I haven't fully digested everything you've said, but if I were to
summarize the basic idea, it is that
(a) the rtnetlink mutex fundamentally serializes accesses to
netdev->phydev on a registered interface, which renders my comment
about phy_attach_direct not needing rtnl_lock invalid, since phylink
needs to deal with PHYs appearing and disappearing on SFP modules
while the netdev attached to the sfp upstream is already registered.
This would mean that if we were to replace the rtnl mutex with
something else, it'd have to be a netdev->phy_lock which is held at
all times when netdev->phydev is accessed. Of course, that would be
its own discussion, which functions should take this lock on their
own and which should expect it to already be held.

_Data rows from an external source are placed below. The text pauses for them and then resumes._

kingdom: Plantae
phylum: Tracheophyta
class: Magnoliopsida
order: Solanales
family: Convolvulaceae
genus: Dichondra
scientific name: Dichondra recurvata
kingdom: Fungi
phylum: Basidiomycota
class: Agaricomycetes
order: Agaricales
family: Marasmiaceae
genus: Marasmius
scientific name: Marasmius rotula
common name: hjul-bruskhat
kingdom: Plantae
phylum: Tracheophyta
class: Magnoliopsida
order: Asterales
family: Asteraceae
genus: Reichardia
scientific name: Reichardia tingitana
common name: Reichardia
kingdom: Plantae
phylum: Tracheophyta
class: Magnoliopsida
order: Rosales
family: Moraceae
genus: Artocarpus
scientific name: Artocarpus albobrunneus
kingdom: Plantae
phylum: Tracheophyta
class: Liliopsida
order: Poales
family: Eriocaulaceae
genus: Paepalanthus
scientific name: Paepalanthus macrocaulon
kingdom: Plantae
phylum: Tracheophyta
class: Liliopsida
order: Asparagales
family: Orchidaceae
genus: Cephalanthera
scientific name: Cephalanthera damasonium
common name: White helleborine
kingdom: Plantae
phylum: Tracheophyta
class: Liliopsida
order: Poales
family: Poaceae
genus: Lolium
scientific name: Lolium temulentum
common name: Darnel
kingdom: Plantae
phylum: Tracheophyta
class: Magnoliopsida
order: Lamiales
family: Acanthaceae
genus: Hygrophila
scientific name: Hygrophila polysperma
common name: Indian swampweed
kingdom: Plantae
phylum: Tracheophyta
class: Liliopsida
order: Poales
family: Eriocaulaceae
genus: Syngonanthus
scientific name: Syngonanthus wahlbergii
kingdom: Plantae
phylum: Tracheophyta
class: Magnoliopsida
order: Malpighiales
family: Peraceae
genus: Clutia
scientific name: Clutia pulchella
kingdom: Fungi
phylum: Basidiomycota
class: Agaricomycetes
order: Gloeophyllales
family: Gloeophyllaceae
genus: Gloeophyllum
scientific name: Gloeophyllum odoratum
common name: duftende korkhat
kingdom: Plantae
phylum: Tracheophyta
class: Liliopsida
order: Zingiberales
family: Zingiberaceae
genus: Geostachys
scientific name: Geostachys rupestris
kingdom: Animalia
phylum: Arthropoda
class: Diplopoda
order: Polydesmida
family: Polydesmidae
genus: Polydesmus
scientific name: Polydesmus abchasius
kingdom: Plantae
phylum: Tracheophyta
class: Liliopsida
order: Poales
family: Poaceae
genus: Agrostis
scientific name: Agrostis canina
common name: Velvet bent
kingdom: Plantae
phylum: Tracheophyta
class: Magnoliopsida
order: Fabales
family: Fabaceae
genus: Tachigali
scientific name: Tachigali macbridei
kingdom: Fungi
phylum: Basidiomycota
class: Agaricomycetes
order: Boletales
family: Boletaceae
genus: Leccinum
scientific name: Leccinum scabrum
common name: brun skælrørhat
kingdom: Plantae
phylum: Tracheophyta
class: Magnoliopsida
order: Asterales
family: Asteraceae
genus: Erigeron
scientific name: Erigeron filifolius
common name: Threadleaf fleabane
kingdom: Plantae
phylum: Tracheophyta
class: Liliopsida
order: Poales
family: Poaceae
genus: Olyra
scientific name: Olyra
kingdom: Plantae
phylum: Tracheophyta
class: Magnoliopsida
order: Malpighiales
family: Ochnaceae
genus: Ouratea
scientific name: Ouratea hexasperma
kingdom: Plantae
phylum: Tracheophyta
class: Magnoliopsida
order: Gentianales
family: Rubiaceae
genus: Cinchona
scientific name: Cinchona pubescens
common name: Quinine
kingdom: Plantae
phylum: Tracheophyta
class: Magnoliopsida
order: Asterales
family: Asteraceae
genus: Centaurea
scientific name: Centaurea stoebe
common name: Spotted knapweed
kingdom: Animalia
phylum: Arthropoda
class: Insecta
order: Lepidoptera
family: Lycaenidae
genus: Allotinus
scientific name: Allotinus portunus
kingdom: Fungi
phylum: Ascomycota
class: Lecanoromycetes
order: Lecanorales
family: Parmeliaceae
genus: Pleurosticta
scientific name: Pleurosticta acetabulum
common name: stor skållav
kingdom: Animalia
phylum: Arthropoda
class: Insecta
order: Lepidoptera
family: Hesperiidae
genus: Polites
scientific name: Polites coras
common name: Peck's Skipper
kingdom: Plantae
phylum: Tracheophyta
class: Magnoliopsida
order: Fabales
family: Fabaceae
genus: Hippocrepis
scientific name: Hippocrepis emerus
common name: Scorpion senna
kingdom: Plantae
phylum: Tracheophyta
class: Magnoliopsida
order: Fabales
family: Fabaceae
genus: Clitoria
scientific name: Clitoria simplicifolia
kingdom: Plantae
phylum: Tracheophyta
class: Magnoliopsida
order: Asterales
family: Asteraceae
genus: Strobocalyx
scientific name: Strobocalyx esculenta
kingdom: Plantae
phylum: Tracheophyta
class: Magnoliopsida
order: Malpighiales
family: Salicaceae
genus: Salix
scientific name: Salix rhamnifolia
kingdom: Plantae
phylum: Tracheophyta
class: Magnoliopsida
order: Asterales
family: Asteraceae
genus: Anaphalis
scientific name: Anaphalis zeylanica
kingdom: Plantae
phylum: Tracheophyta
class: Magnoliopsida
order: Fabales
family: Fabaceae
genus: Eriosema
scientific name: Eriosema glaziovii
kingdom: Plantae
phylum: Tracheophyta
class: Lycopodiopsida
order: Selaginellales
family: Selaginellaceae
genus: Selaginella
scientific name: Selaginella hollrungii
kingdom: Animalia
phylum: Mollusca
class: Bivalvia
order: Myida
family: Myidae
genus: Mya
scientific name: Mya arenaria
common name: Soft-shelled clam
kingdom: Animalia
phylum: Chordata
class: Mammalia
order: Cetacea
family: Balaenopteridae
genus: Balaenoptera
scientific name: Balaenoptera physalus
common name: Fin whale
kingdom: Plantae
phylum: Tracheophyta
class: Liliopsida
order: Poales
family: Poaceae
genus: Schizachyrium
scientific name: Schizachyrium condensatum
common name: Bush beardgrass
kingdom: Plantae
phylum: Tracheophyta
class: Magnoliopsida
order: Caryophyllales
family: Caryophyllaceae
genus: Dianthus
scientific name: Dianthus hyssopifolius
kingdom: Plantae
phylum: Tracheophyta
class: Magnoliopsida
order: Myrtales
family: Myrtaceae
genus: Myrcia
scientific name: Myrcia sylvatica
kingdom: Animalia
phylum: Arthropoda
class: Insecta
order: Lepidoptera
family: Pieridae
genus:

(b) the sfp upstream and module drivers need to synchronize on a shared
lock that is taken top-level by both parties, and the rtnetlink
mutex is currently used for that. Could the sfp bus not have exactly
that, a shared mutex (a pointer), created by whomever creates the
sfp bus first, and destroyed by whomever puts the last reference on
the sfp bus? This would act as the top-level mutex, and netdev->phy_lock
would be accessed from within the individual functions that need to
touch that (probably just the upstream side). The sfp_mutex lock
inside sfp_bus_get could probably act as preliminary serialization
until the shared lock is fully published and held by the side that
created the lock in the first place.

The entire reason I'm asking is because I got the impression that you
are not fully satisfied with the only apparent solution to the dpaa2
deadlock problem, which is to force all callers of phylink_{create,destroy}
to take the rtnl mutex top-level, because it would not be needed for
most of the operations, and it would make the design even harder to
untangle later on. If you are satisfied with that solution, my bad.